▶ _Problem to solve_:
In the records below, find the line containing "X331600000Y-128000000I0J-3000000D01*" and restate it and all lines after it exactly, through the last line.

▶ _Records for processing_:
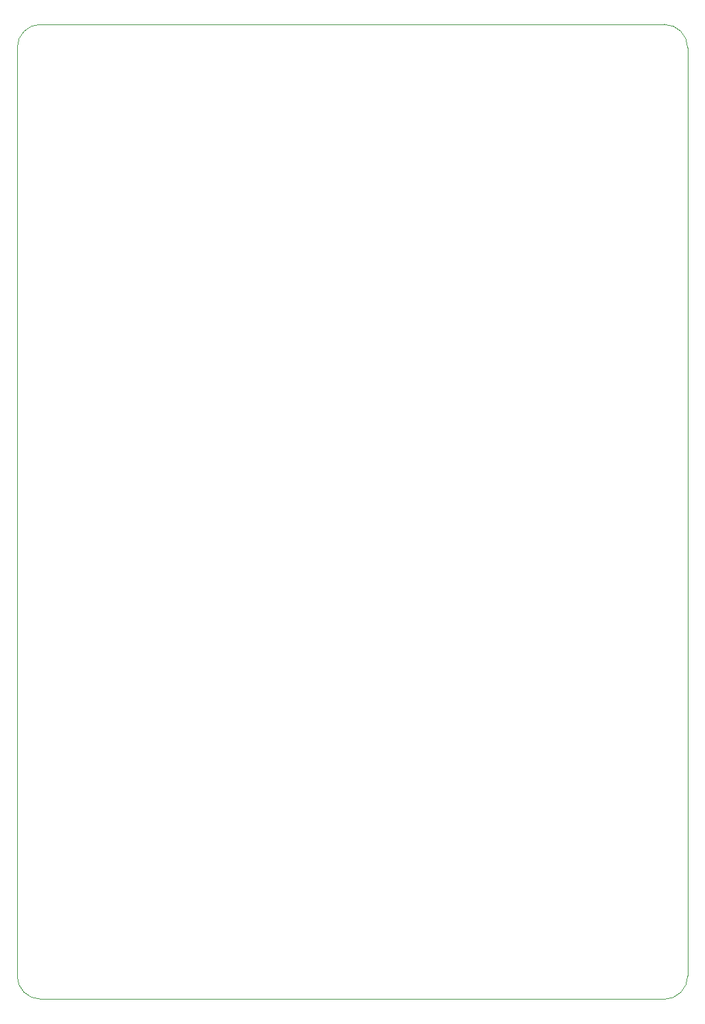
<source format=gm1>
G04 #@! TF.GenerationSoftware,KiCad,Pcbnew,8.0.6*
G04 #@! TF.CreationDate,2024-12-19T22:24:49+08:00*
G04 #@! TF.ProjectId,keyboard,6b657962-6f61-4726-942e-6b696361645f,rev?*
G04 #@! TF.SameCoordinates,Original*
G04 #@! TF.FileFunction,Profile,NP*
%FSLAX46Y46*%
G04 Gerber Fmt 4.6, Leading zero omitted, Abs format (unit mm)*
G04 Created by KiCad (PCBNEW 8.0.6) date 2024-12-19 22:24:49*
%MOMM*%
%LPD*%
G01*
G04 APERTURE LIST*
G04 #@! TA.AperFunction,Profile*
%ADD10C,0.100000*%
G04 #@! TD*
G04 APERTURE END LIST*
D10*
X331600000Y-247010660D02*
G75*
G02*
X328600000Y-250010700I-3000000J-40D01*
G01*
X248599999Y-250000001D02*
X328600000Y-250010660D01*
X248599999Y-250000001D02*
G75*
G02*
X245599999Y-247000001I1J3000001D01*
G01*
X245600000Y-128000000D02*
G75*
G02*
X248600000Y-125000000I3000000J0D01*
G01*
X328600000Y-125000000D02*
G75*
G02*
X331600000Y-128000000I0J-3000000D01*
G01*
X331600000Y-128000000D02*
X331600000Y-247010660D01*
X248600000Y-125000000D02*
X328600000Y-125000000D01*
X245600000Y-128000000D02*
X245599999Y-247000001D01*
M02*

</source>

▶ _Solution for this problem_:
X331600000Y-128000000I0J-3000000D01*
G01*
X331600000Y-128000000D02*
X331600000Y-247010660D01*
X248600000Y-125000000D02*
X328600000Y-125000000D01*
X245600000Y-128000000D02*
X245599999Y-247000001D01*
M02*

</source>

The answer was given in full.